We report on the progress of Julia for statistics
One of the important application areas for Julia lies in statistics. Dataset sizes have exploded, thus creating demands on high performance. In addition, there are elegant possibilities to harness the language foundations of Julia to create useful abstractions and better code reuse. In this mini-symposium, we report on some of this progress. The minisymposium will feature:
Handling complex survey data is a crucial task in statistics, requiring the incorporation of survey design to accurately estimate standard errors associated with survey estimates. While established software such as SAS, STATA, and SUDAAN provide this capability, the survey package in R is a popular open-source option. However, as dataset sizes grow, the need for a more efficient computing framework arises. This talk introduces the Survey package in Julia, which aims to address this need. This talk provides an overview of surveys and survey design, emphasizing the importance of accounting for survey design when estimating standard errors. It explores design-based standard errors and various methods to estimate them accurately. The presentation then delves into the implementation details and design choices of the Survey package in Julia.

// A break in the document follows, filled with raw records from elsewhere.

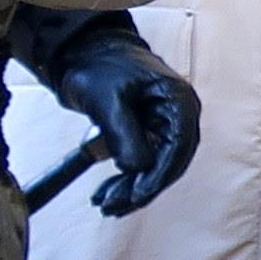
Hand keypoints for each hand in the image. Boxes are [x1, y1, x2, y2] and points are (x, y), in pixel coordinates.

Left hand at [15, 11, 202, 215]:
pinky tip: (107, 193)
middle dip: (142, 187)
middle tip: (114, 206)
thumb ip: (125, 134)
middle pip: (170, 162)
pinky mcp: (147, 134)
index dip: (160, 175)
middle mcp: (177, 115)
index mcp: (178, 100)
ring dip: (131, 188)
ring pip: (156, 168)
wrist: (81, 54)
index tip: (138, 194)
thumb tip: (138, 170)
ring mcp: (163, 126)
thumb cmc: (99, 67)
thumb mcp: (108, 101)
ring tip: (104, 204)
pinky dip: (126, 180)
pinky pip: (143, 163)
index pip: (179, 147)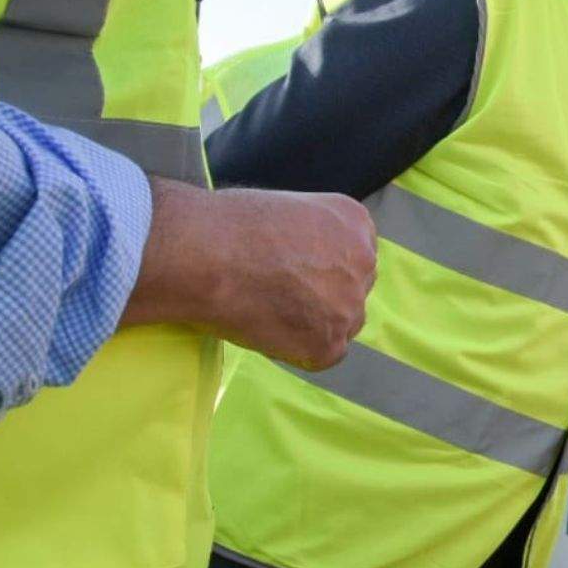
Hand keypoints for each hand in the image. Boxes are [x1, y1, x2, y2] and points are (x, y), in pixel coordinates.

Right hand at [125, 180, 376, 369]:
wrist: (204, 254)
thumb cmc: (227, 224)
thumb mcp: (287, 211)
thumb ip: (311, 237)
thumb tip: (306, 263)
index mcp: (354, 222)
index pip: (352, 256)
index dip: (319, 269)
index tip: (292, 273)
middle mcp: (364, 261)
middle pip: (351, 291)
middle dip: (322, 297)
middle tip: (278, 297)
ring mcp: (351, 305)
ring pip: (339, 325)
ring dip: (310, 325)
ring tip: (265, 310)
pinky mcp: (330, 344)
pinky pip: (318, 355)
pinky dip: (292, 350)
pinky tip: (263, 328)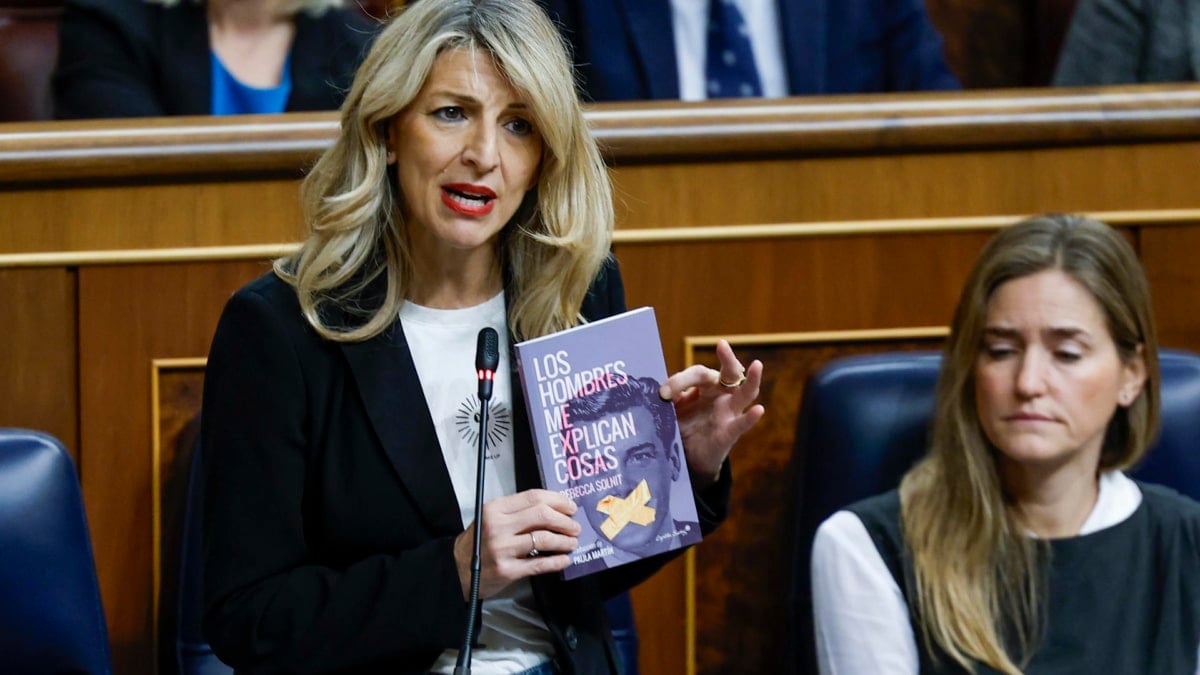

GLM.jl is a fast and easy to use package, allowing its users to estimate generalized linear regression models. As a researcher in economics, Bogumil explored if the package had sufficient functionality for a standard introductory econometrics course. He implemented all examples contained in Part 1 (chapters 1 to 9) of “Introductory Econometrics: A Modern Approach”, Seventh Edition textbook by Jeffrey M. Wooldridge. In the talk, he shares his experience of the process, in particular discussing the missing functionalities. The talk is accompanied by the GitHub repository containing all the source codes for all the exercises and custom functions that fill all the gaps I found. The codes are ready to use by introductory econometrics teachers in their classes.
Here is the abstract: CRRao.jl is built as a single API for diverse statistical models. Drawing inspiration from the Zelig package in the R world, the CRRao package provides a simple and consistent API for end-users. In this talk, we will present how to implement Bayesian Analysis with the Horse-Shoe Prior using CRRao.jl. We will demonstrate how the Poisson regression model can be implemented for the English Premier League dataset, using Ridge prior, Laplace prior, Cauchy prior, and Horse-Shoe prior. Furthermore, we will show how Logistic Regression with the Horse-Shoe prior can be implemented using the Friedrich Ataxia dataset from Genome research. Additionally, we will illustrate how Gaussian Process Regression can be implemented using the CRRao API call.
In this talk, we will explore the impact of different decomposition methods on Generalized Linear Models (GLM). The presentation will be divided into the following sections:
i. Overview of GLM (5 mins): A brief introduction to Generalized Linear Models, a statistical framework used for diverse response variables. ii. Understanding Decomposition Methods in GLM (3 mins) iii. Comparison of Cholesky and QR Decompositions (5 mins): Highlighting their strengths and weaknesses in GLM estimation. iv. Improving Numerical Stability with QR Decomposition (7 mins): Exploring how QR decomposition can enhance numerical stability in GLM estimation. v. Performance Advantage of Cholesky Decomposition (3 mins) vi. Conclusions (2 mins)
This will be a simplified version of the Statistics in Julia symposium that was in Juliacon 2022 (https://www.youtube.com/watch?v=Fewunew8wU4). It reflects the areas in which good new work has happened in the past year. Of course, the material in the minisymposium will be self-contained: it will target a new viewer, it will not be produced as a diff on the previous one.